Learning disorders can affect more than just an individual's academic functioning - it can impact their everyday work or personal lives as well. Our team of professionals is dedicated to providing the highest quality of care possible. We offer testing, accommodations, and therapy to help improve your overall functioning. Schedule a consultation with us today and take the first step on the path toward success.

Specific Learning Disorders

“Learning Disabilities” is an umbrella term describing a number of other, more specific learning disabilities, including:

  • Dyslexia

  • Dysgraphia

  • Dyscalculia

  • Non-Verbal Learning Disability

  • Oral/Written Language Disorder

  • Specific Reading Comprehension Deficit

Learning disabilities are due to genetic and/or neurobiological factors that alter brain functioning in a manner that affects one or more cognitive processes related to learning.

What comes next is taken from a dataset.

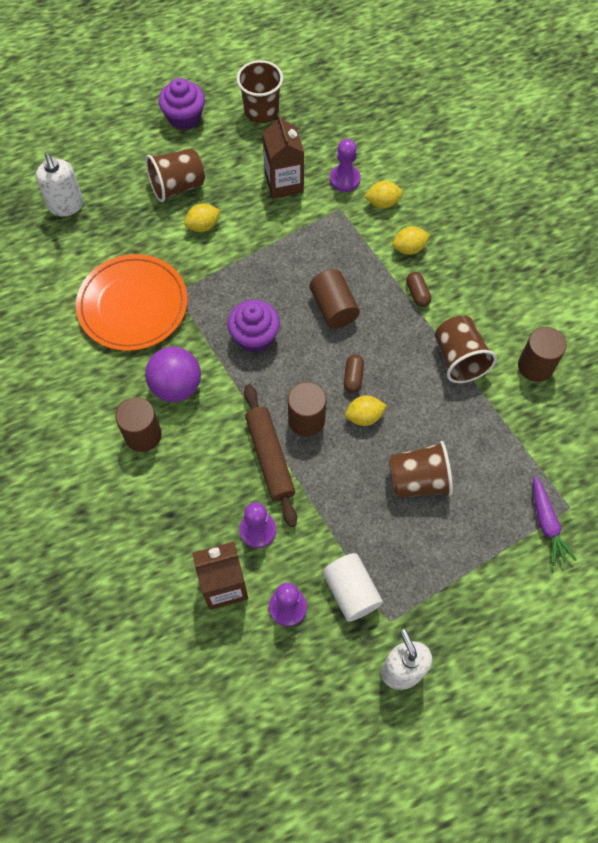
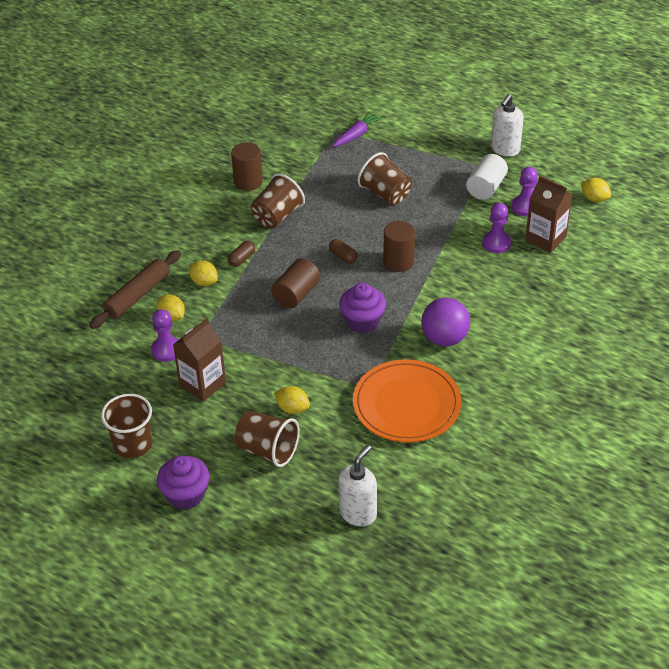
camera: 125 degrees left, 20 degrees down
(143, 435) = (498, 333): brown cylinder -> none
(270, 458) = (444, 264): brown rolling pin -> brown rolling pin (137, 295)
(353, 377) = (343, 256): brown capsule -> brown capsule turned 75 degrees clockwise
(364, 416) = (367, 237): yellow lemon -> yellow lemon (594, 199)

These processing problems can interfere with learning basic skills such as reading, writing, and/or math. They can also interfere with higher-level skills such as organization, time planning, abstract reasoning, long or short-term memory, and attention. It is important to realize that learning disabilities can affect an individual’s life beyond academics and can impact relationships with family, friends, and the workplace.

Since difficulties with reading, writing, and/or math are recognizable during the school years, the signs and symptoms of learning disabilities are most often identified during that time. However, some people do not receive proper attention, an evaluation, or a diagnosis and go through life never knowing why they have difficulties with certain subjects or tasks and why they may be having problems in their jobs or in relationships with family and friends.

There often appears to be a gap between the individual’s potential and actual achievement. This is why learning disabilities are referred to as “hidden disabilities”: the person looks perfectly “normal” and seems to be a very bright and intelligent person, yet may be unable to demonstrate the skill level expected from someone of a similar age.

With appropriate identification, support, and intervention, people with learning disabilities can achieve success in school, at work, in relationships, and in the community.